### Task
Return every line of the records below unchanged, leaving out the pictures.

[Chart comprehension data]
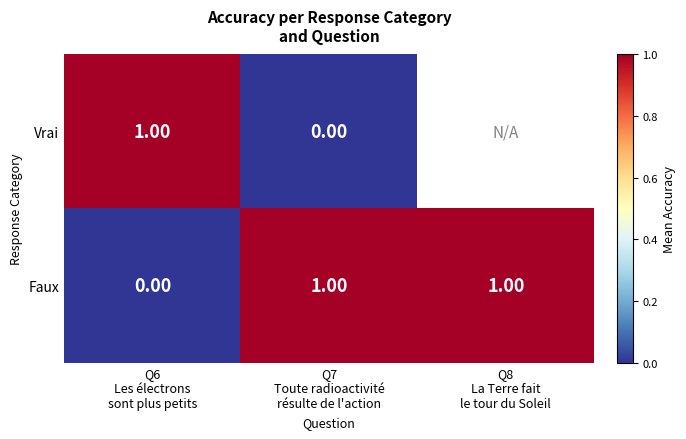

How many data points in Faux are less than 1?

1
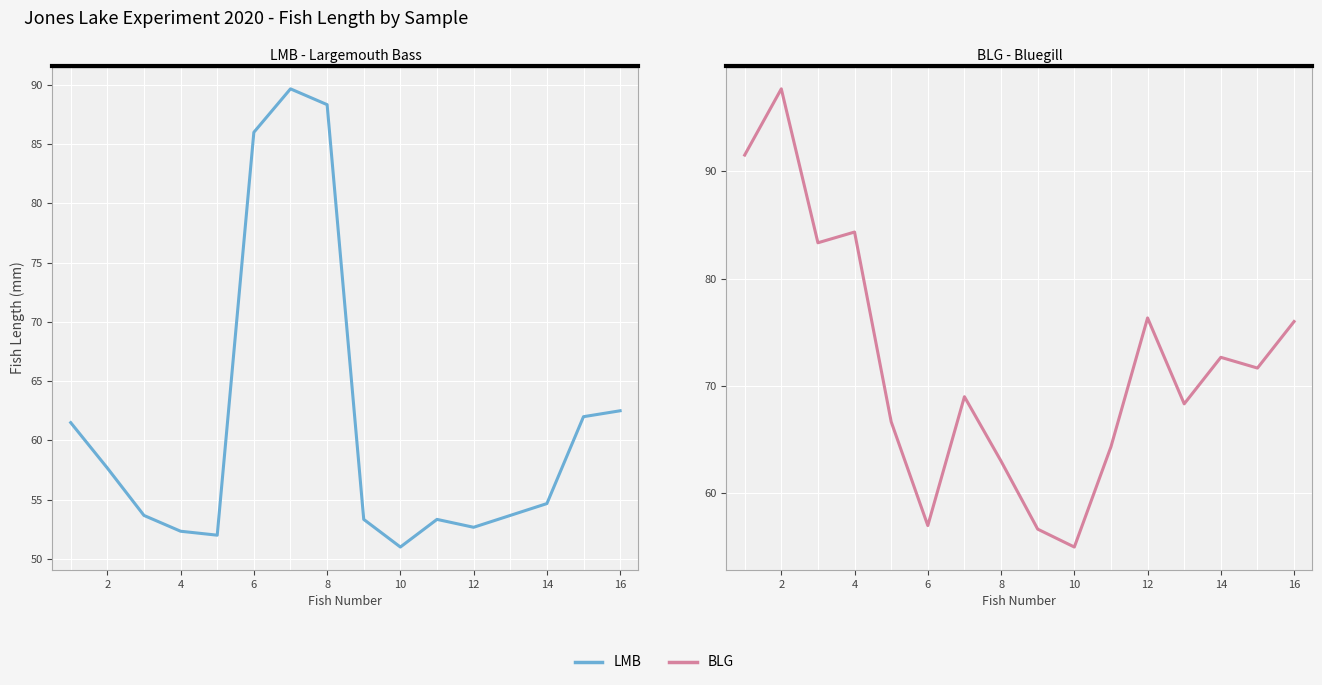

Reading left to right, extract all data points from this chart.

LMB: 61.5	57.7	53.7	52.3	52.0	86.0	89.7	88.3	53.3	51.0	53.3	52.7	53.7	54.7	62.0	62.5
BLG: 91.5	97.7	83.3	84.3	66.7	57.0	69.0	63.0	56.7	55.0	64.3	76.3	68.3	72.7	71.7	76.0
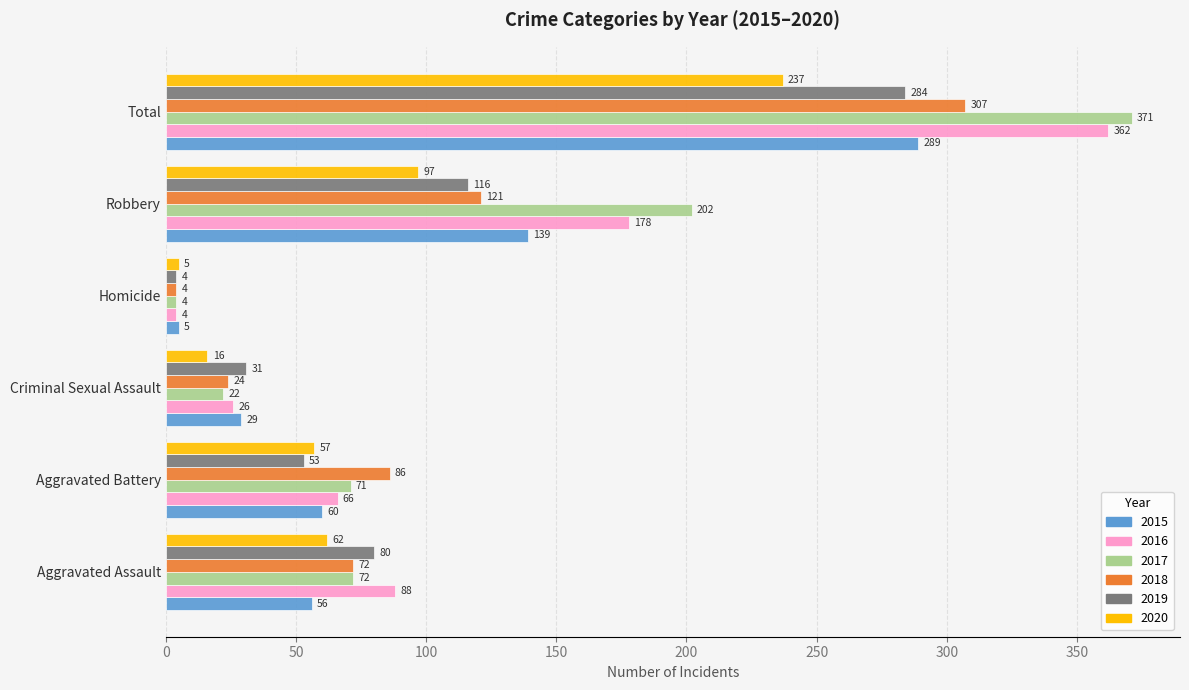

What value does the 2020 series have at Aggravated Assault, to the nearest 50?

50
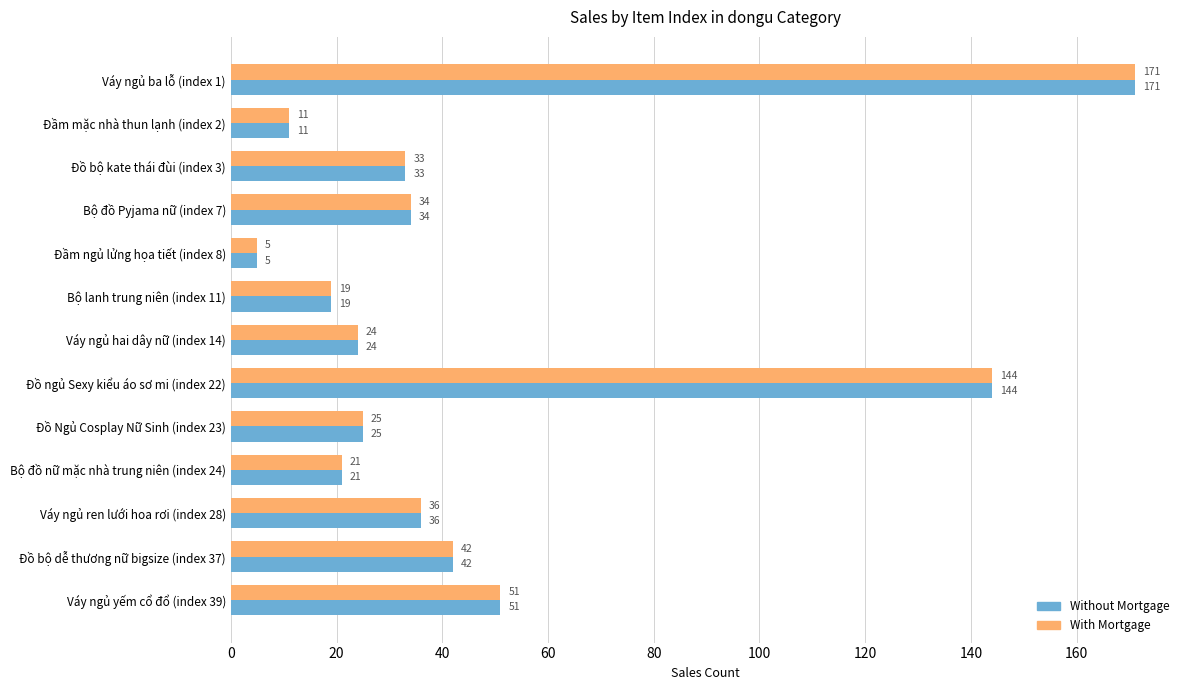

How many data points does each series have?

13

### Solution to the exercise
How many data points in Faux are less than 1?

1

Reading left to right, extract all data points from this chart.

LMB: 61.5	57.7	53.7	52.3	52.0	86.0	89.7	88.3	53.3	51.0	53.3	52.7	53.7	54.7	62.0	62.5
BLG: 91.5	97.7	83.3	84.3	66.7	57.0	69.0	63.0	56.7	55.0	64.3	76.3	68.3	72.7	71.7	76.0

What value does the 2020 series have at Aggravated Assault, to the nearest 50?

50

How many data points does each series have?

13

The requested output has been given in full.